While venerating the graves of the dead ones we show that love is stronger than death and that the baptised body of the Christian must be venerated
The veneration of the holy relics is based on the truth that the baptised man is deified through prayer, through the Holy Sacraments and through good deeds, so that the dead body must be venerated because there is always a relationship between the soul of a saint in heaven and the remains of his body on the earth, His Beatitude underlined: “The Gospel of the day also shows us the merciful appreciation and love of Christ for the young people, as well as the call to raising, to the re-establishment of the communion, to the communication with those around, to living in community to humanise ourselves through the relationships with our fellow beings. Thirdly, the Gospel shows us that we must venerate the bodies of the passed away. The Christians, unlike the pagans, venerated the coffin a lot, as well as the grave, calling it cemetery, namely bedroom not necropolis of the dead, namely city of the dead. The way in which we venerate the graves of the dead shows that love is stronger than death and that the baptised body of the Christian, who had the Body and Blood of Christ and was deified through prayer, through the work of the Holy Spirit, must be venerated. When the Church admits through some people who died that they lived a holy life and that the holiness of their souls passed into their bodies, then the bodies of these pious Christians are named holy relics and are venerated. Thus, both the veneration of the Christians’ graves, and especially the veneration of the holy relics is based on the truth that the baptised man is deified through prayer, through the Holy Sacraments and through good deeds, so that he must be venerated because there is a permanent relationship between the soul of a saint in heaven and the remains of his body on the earth. Father Dumitru Staniloae, from whose passing away it is 20 years this year, says that the more the soul progresses in holiness in the Kingdom of Heaven, in the communion with God and with His saints, the greater holiness his relics on the earth get. This is why after their passing away, certain saints made more wonders than during their lifetime.
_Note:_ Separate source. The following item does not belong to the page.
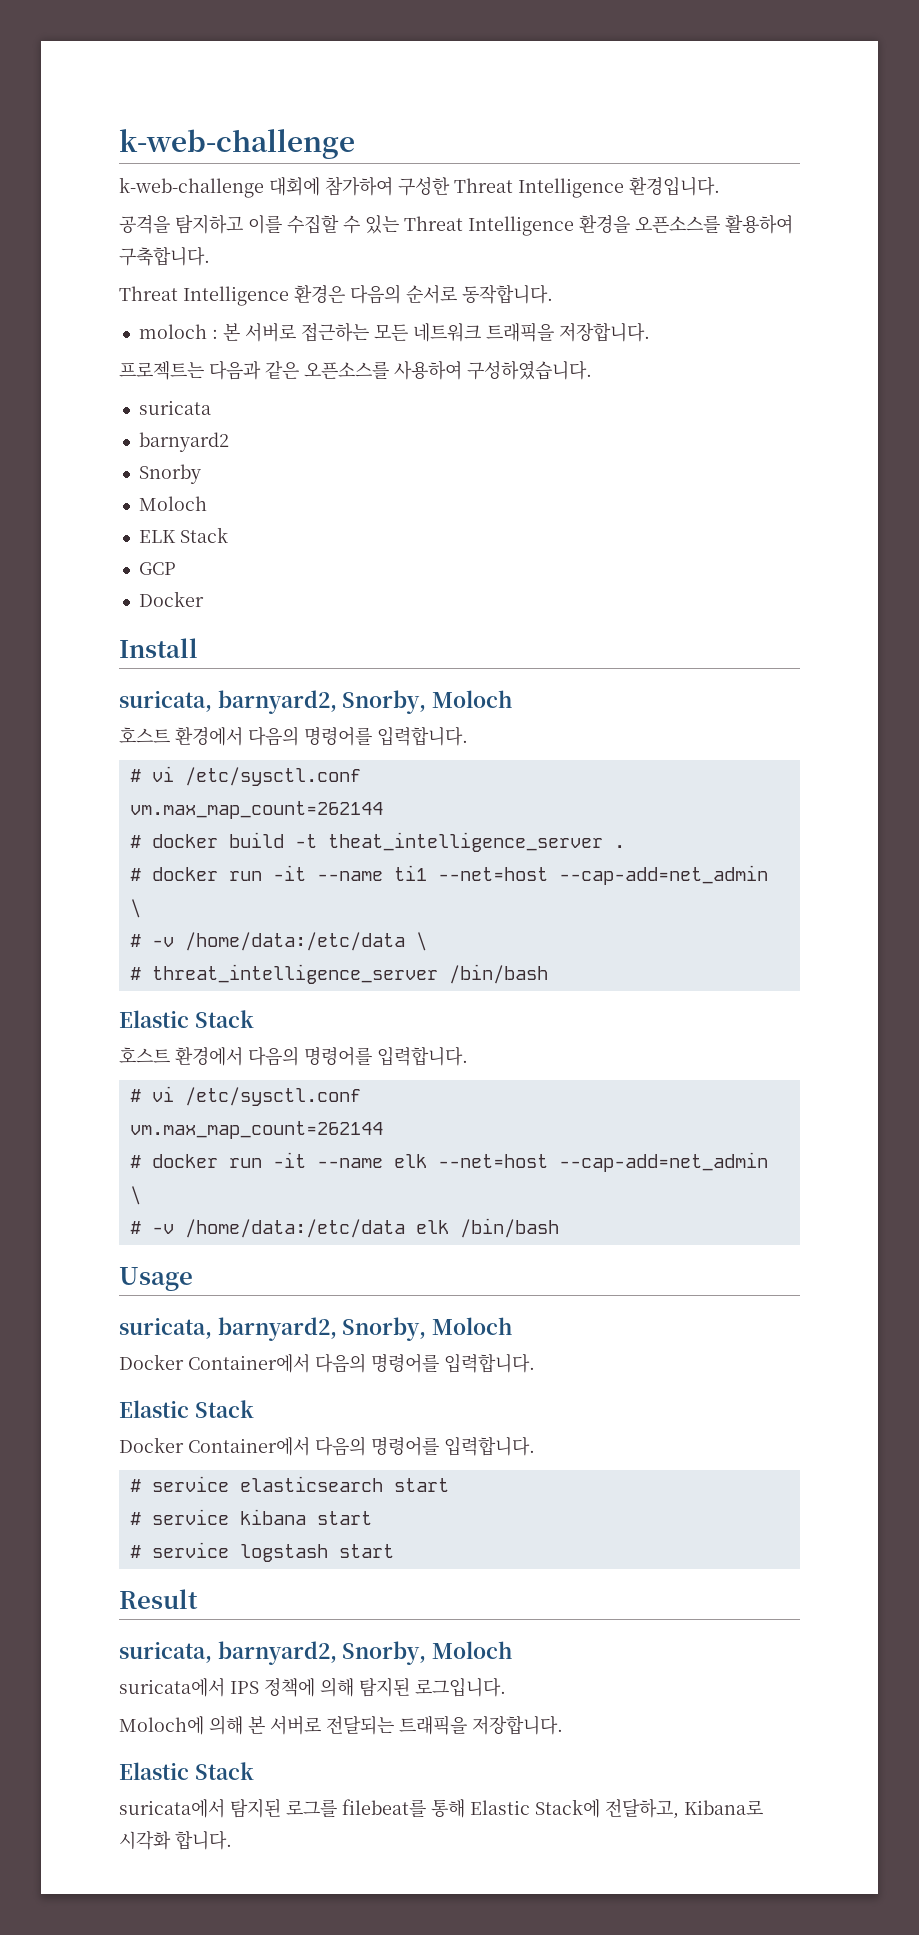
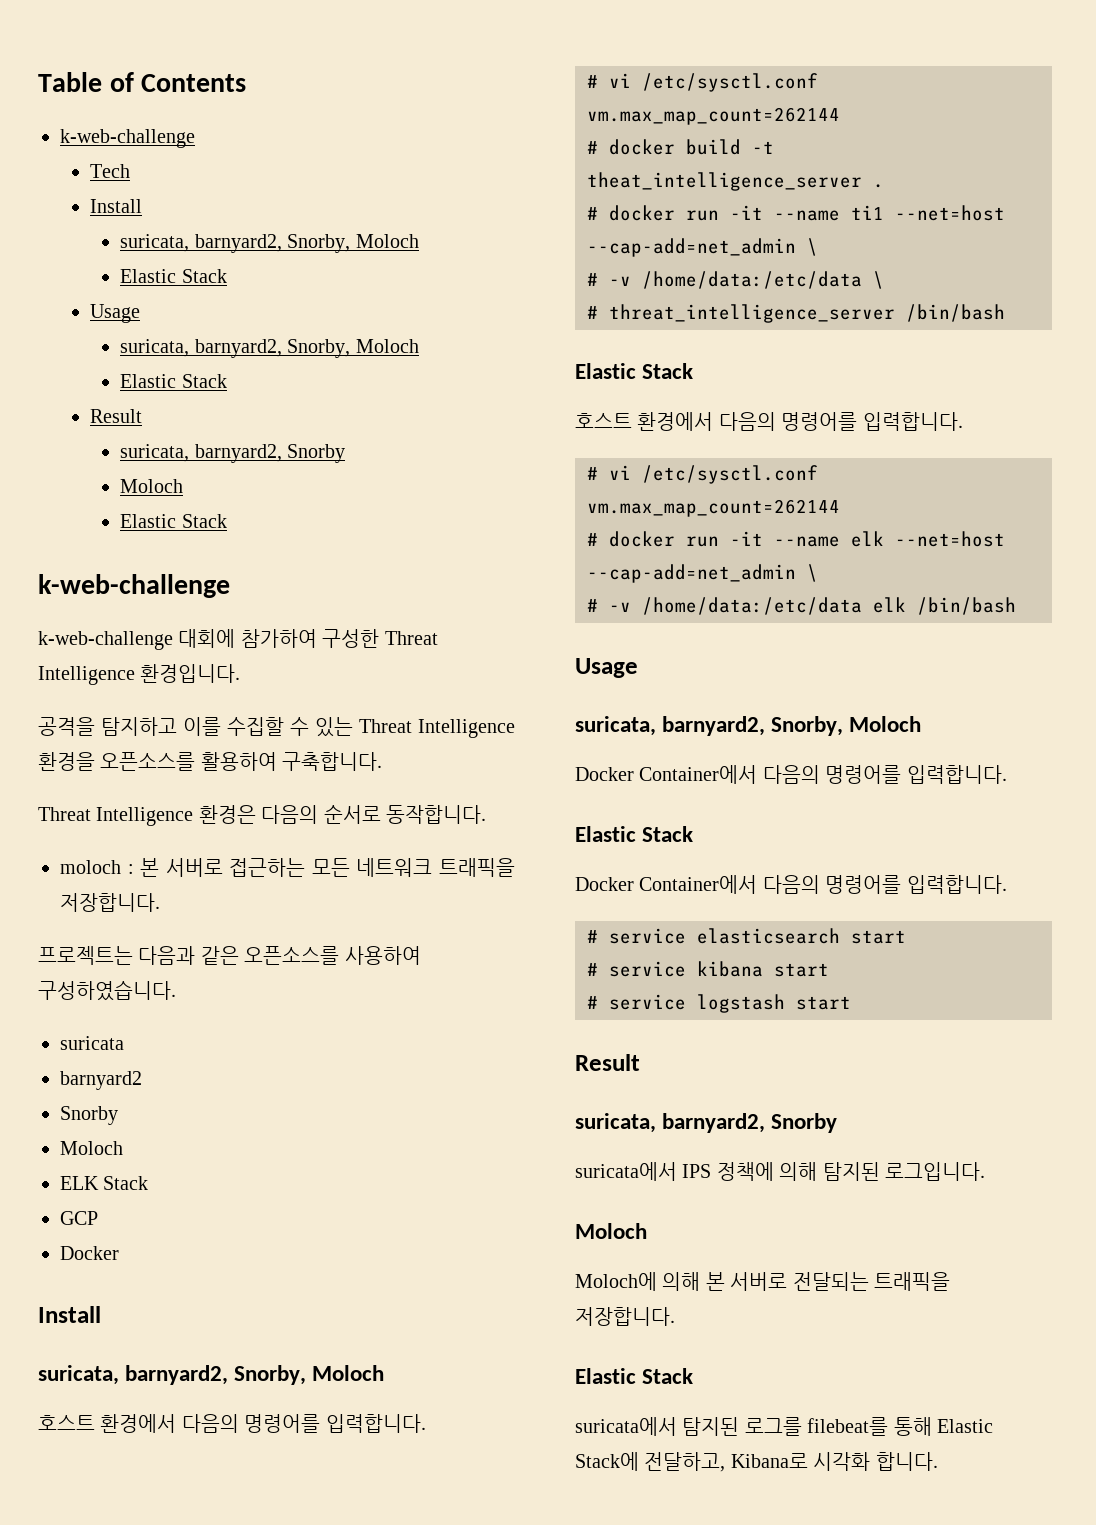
(119, 144) none -> [38,72,247,92] [60,129,195,148] [90,164,131,178] [90,199,143,213] [120,234,419,253] [120,269,227,283] [90,304,141,323] [120,339,419,358] [120,374,227,388] [90,409,143,423] [120,444,346,463] [120,479,184,493] [120,514,227,528] Table of Contents // k-web-challenge // Tech // Install // suricata, barnyard2, Snorby, Moloch // Elastic Stack // Usage // suricata, barnyard2, Snorby, Moloch // Elastic Stack // Result // suricata, barnyard2, Snorby // Moloch // Elastic Stack //
[342,1641,513,1665] Snorby, Moloch -> [771,1113,838,1133] Snorby
(506, 1687) none -> [575,1223,647,1239] // Moloch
To end with his speech, the Patriarch of Romania spoke about the veneration due to the passed away and to the holy relics: “The Gospel shows us, besides the merciful love for the mourning persons and for the dead, that we must venerate the passed away, their graves and memory, through the remembrance services that the Church established, and venerate especially the relics of the saints. While doing this we show how comprehensive the merciful love of Christ is, who loves both the living and the dead. The Church shows this comprehending love through the preparation of the liturgy and through the prayers of the Divine Liturgy which include both the living and the dead, because the merciful love of God is stronger than death, than the time and geographic space that separates them. We remember at the Divine Liturgy not only those who live in the respective locality, but also the saints of all times and places showing in this way the universality of the Church based on the universality of the merciful love of the Most Holy Trinity shown in Christ, our Lord, and shared to us through the work of the Holy Spirit.”